La France lance son programme de promotion
Financement de wine tasting, publicité, relations publiques... Des opérations de promotion très variées ont été inscrites dans les stratégies d'export des entreprises et des interprofessions - © P. Cronenberger
Le soutien à la promotion de la nouvelle politique viticole européenne était soutenue par la France. Un premier bilan des demandes d'aides pour l'année 2009 ne dément pas la forte attente des professionnels. Au total, les demandes validées représentent un montant de 38,95 millions d'euros. « L'office n'a pas pris parti sur les objectifs stratégiques des différents opérateurs » insiste précise George-Pierre Malpel, directeur général de Viniflhor. On ne pourra donc pas reprocher à l'Office une action interventionniste. Reste qu'il est difficile de clairement apprécier la stratégie de l'utilisation de l'aide si ce n'est un partage équitable entre les actions des interprofessions et des entreprises : 92 dossiers d'entreprises ont été validés pour un montant de 16,5 millions d'euros et 13 dossiers d'interprofessions pour un montant de 15,65 millions d'euros. « Le budget prévisionnel pour les actions à la promotion est de 40 millions d'euros, nous avons donc presque atteint ce montant. Mais ce dernier peut encore être révisé d'ici juin» précise George-Pierre Malpel. Une révision qui vient fort à propos une nouvelle vague de dossier va être étudier par France Agri Mer.
Les interprofessions moblilisés
Les interprofessions se sont fortement mobilisées pour constituer les dossiers. Et seul un dossier a été retoqué. L'interprofession bordelaise est celle qui se mobilise le plus avec 7 millions d'euros de demandes par an sur trois ans. Comme ces actions sont co-financées, c'est donc 14 millions d'euros qui seront investis annuellement pour promouvoir les bordeaux sur des marchés aussi variés que l'Amérique du Nord, le Brésil, la Suisse, la Russie et l'Asie. Les actions prévues sont, elles aussi, très variées : des relations publiques au financement de la publicité en passant par la réalisation d'études de marché. Inter Rhône, quant à elle, demande un montant de 2,5 millions d'euros par an sur trois ans. « Nous avons choisi d'orienter nos actions sur trois marchés principaux : les Etats-Unis, le Canada et le Japon.
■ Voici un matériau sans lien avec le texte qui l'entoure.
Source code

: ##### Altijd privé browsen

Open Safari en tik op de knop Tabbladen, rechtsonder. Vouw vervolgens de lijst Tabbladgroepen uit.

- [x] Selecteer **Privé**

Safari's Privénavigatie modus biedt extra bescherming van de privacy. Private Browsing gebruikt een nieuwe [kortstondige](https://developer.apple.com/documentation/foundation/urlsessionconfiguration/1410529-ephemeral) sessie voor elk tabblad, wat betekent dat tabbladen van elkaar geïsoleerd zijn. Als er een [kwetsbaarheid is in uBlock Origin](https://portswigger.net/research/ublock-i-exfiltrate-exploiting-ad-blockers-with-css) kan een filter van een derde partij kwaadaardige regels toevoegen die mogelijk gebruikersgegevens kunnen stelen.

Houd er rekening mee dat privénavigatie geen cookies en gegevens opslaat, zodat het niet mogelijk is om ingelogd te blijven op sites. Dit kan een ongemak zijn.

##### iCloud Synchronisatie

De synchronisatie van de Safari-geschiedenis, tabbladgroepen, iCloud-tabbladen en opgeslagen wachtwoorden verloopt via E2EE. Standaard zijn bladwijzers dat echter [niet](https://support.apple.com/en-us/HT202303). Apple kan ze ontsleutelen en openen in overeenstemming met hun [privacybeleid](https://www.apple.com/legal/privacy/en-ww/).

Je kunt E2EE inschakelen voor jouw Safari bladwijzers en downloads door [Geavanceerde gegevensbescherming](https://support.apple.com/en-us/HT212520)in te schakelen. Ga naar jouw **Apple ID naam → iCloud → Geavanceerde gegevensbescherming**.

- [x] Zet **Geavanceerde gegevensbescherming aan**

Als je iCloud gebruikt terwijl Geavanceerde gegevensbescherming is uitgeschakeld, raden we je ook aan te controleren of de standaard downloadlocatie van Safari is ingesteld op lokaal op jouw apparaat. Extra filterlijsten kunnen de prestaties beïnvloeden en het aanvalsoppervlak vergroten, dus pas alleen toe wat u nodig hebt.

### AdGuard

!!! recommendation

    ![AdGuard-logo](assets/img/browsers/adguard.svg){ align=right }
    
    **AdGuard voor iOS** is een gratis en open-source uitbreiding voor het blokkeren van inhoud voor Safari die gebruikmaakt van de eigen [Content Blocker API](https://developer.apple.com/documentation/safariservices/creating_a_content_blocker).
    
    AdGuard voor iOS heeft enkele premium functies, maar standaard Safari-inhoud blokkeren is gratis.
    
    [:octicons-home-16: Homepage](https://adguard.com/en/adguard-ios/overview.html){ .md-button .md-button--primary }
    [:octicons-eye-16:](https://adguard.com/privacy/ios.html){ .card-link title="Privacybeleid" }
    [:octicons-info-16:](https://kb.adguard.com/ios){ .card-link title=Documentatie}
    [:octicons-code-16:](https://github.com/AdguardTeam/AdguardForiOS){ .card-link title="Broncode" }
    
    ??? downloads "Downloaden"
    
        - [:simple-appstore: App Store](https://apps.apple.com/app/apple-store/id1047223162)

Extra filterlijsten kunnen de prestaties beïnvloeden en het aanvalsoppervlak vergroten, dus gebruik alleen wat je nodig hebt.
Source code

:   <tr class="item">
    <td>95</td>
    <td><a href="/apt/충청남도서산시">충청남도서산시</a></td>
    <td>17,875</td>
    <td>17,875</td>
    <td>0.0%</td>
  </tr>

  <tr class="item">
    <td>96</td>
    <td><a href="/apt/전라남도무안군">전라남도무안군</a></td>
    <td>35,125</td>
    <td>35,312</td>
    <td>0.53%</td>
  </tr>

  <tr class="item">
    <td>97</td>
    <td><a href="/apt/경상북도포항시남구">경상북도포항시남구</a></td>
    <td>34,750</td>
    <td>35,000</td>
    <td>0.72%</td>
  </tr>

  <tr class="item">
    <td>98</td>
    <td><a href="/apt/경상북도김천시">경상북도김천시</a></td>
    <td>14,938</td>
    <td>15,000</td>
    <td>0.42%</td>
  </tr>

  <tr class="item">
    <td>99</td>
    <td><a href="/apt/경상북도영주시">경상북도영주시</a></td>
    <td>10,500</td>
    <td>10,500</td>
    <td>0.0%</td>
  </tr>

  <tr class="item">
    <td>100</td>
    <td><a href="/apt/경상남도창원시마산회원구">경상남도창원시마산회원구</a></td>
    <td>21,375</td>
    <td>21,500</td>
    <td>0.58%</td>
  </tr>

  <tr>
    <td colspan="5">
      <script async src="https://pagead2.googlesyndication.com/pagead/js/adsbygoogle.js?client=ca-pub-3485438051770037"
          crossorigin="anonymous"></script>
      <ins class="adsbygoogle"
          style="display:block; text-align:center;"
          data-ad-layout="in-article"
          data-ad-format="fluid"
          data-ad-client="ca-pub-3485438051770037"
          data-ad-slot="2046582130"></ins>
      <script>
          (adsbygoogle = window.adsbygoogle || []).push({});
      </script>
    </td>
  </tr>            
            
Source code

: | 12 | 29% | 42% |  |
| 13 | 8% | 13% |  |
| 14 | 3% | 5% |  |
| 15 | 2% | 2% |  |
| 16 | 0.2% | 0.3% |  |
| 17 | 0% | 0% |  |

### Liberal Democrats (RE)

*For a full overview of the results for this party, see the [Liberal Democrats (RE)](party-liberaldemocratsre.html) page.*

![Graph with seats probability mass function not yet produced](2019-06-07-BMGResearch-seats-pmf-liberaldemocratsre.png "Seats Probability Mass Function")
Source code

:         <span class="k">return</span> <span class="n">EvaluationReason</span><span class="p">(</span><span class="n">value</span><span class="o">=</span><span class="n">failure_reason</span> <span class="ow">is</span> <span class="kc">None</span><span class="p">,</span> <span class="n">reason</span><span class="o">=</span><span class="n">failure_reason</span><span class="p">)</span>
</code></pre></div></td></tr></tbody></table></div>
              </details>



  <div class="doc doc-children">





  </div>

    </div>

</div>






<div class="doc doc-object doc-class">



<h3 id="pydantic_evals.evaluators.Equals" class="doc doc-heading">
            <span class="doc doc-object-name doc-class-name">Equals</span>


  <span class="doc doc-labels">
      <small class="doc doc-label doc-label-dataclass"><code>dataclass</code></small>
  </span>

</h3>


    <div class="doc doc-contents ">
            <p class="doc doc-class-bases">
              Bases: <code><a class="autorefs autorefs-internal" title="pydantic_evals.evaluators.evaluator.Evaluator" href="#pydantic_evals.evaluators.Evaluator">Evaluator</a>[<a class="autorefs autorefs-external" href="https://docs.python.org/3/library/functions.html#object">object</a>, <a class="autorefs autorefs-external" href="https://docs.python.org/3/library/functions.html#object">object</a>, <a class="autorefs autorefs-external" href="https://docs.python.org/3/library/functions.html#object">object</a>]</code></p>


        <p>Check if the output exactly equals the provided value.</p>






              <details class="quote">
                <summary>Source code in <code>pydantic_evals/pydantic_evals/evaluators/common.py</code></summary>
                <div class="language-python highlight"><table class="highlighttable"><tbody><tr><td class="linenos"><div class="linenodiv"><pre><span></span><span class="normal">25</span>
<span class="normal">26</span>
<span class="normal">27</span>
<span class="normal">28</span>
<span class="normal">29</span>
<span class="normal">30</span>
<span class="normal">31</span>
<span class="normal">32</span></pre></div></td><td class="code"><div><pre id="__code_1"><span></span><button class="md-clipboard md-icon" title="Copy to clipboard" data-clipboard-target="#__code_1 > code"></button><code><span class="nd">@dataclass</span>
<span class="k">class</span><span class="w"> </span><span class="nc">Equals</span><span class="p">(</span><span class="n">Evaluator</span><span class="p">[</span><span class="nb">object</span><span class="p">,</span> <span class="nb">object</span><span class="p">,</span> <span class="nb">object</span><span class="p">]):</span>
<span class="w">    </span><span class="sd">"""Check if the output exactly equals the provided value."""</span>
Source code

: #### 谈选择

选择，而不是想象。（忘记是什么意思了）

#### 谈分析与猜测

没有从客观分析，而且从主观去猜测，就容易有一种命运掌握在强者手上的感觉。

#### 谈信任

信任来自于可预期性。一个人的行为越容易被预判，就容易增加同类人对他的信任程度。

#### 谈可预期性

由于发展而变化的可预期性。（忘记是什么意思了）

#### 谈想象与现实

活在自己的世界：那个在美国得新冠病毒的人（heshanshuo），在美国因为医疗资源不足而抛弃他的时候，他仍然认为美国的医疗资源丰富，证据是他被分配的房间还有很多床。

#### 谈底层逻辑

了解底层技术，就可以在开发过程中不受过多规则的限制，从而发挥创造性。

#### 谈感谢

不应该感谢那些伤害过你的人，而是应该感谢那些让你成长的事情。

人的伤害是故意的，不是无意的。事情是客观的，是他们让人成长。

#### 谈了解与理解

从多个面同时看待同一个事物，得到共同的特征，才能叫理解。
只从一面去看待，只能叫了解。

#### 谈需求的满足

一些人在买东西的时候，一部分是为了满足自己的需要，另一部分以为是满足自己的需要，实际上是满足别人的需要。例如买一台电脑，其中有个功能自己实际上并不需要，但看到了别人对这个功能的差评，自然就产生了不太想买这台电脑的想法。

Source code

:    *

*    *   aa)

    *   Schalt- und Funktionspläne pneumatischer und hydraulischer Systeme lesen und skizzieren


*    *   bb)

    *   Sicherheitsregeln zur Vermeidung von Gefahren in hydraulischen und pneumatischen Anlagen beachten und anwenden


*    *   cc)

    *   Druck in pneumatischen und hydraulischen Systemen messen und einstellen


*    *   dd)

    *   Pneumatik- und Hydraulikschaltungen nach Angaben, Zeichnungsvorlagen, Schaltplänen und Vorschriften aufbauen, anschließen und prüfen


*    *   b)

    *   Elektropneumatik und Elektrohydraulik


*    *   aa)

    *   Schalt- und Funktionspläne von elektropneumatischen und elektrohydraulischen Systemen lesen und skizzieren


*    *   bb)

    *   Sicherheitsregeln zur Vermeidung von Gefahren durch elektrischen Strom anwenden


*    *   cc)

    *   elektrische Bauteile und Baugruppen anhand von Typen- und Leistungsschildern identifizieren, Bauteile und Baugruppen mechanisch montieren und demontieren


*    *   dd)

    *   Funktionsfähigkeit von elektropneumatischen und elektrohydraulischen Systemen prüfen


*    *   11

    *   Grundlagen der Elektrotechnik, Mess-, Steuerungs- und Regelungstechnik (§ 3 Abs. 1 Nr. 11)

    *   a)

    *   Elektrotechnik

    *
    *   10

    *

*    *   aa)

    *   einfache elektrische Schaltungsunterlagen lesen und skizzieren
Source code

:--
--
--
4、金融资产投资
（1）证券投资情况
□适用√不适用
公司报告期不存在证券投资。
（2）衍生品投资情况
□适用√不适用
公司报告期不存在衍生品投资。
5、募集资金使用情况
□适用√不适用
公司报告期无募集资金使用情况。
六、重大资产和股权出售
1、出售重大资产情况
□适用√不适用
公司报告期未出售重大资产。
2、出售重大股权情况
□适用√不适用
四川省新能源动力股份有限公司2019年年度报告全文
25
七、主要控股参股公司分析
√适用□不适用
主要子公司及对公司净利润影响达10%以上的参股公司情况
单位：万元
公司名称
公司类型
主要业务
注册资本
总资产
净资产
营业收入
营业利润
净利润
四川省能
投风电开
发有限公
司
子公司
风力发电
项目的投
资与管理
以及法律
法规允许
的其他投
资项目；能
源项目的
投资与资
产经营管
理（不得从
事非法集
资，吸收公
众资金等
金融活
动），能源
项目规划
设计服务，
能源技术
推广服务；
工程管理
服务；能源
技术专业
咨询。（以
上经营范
Il s'agit de pays où nous sommes sûrs que chaque euro investit est rentabilisé, ce qui est important en temps de crise. En Asie, nous pensons qu'il est très difficile de rentabiliser des investissements promotion » estime Jérôme Villaret, responsable marketing d'Inter Rhône. « Grâce à ces soutiens, nous serons parmi les dix plus gros investisseurs sur le marché américain en 2009 » poursuit-il. Le Comité national des interprofessions des vins à appellation d'origine (CNIV )est pour la première fois bénéficiaire d'un budget d'aide à hauteur de 106 000 euros pour la réalisation d'un panel distributeurs et consommateurs sur les Etats-Unis.